> _ACTION ITEM_: When you reach the line with "I get asked" in the data below, begin printing lines exactly, and stop once the line with "Adhesive(White)" has been printed.

(Collected data)
^^^^^^^^
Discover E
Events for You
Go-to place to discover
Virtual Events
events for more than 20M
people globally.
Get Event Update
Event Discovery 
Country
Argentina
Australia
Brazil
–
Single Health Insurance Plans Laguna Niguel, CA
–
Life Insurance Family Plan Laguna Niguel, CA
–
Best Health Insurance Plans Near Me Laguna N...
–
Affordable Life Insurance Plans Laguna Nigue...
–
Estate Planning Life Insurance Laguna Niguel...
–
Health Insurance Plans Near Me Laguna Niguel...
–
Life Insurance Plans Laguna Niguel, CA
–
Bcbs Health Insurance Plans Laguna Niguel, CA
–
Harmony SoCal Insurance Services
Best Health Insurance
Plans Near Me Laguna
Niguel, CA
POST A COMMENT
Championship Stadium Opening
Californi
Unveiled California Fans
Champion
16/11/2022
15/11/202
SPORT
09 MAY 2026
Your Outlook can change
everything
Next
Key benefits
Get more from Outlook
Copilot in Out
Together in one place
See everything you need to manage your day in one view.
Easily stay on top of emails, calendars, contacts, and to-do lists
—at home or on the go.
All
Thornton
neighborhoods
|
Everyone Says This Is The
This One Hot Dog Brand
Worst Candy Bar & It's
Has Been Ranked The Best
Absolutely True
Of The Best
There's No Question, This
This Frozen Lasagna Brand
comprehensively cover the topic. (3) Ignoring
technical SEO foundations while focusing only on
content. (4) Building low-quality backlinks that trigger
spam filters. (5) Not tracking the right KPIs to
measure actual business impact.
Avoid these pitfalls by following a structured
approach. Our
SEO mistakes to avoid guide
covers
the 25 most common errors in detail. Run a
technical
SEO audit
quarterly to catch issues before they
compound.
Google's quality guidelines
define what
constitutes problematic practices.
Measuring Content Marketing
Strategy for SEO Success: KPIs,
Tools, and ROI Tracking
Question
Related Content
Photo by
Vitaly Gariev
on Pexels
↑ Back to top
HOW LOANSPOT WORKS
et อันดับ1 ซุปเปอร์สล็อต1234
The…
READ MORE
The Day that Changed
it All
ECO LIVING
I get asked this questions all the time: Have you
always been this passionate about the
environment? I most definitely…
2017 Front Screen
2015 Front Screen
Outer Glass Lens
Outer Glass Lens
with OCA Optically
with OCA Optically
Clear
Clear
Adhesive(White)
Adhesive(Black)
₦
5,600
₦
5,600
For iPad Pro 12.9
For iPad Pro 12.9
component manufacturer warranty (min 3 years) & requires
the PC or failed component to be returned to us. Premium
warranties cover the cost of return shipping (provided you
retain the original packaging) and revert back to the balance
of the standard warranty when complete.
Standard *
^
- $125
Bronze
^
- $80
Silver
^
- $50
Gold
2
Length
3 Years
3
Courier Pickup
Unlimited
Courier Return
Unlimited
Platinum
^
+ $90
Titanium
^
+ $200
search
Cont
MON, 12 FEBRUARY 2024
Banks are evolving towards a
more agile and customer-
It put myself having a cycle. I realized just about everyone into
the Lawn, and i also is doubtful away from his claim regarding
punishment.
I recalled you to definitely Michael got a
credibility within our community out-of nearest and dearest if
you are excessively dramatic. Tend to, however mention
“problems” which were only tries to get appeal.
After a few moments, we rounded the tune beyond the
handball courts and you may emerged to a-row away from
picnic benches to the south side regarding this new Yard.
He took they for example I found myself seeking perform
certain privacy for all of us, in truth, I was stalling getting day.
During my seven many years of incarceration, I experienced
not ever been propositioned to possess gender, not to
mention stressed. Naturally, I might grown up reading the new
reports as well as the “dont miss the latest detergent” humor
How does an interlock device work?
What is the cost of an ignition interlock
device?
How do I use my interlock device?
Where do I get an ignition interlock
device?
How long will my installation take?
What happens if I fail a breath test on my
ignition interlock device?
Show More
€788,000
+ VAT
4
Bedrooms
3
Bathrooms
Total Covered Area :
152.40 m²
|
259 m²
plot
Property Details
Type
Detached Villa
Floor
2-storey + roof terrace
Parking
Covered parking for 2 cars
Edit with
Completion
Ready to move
^^^^^^^^
> _COMPLETED EXERCISE_:
I get asked this questions all the time: Have you
always been this passionate about the
environment? I most definitely…
2017 Front Screen
2015 Front Screen
Outer Glass Lens
Outer Glass Lens
with OCA Optically
with OCA Optically
Clear
Clear
Adhesive(White)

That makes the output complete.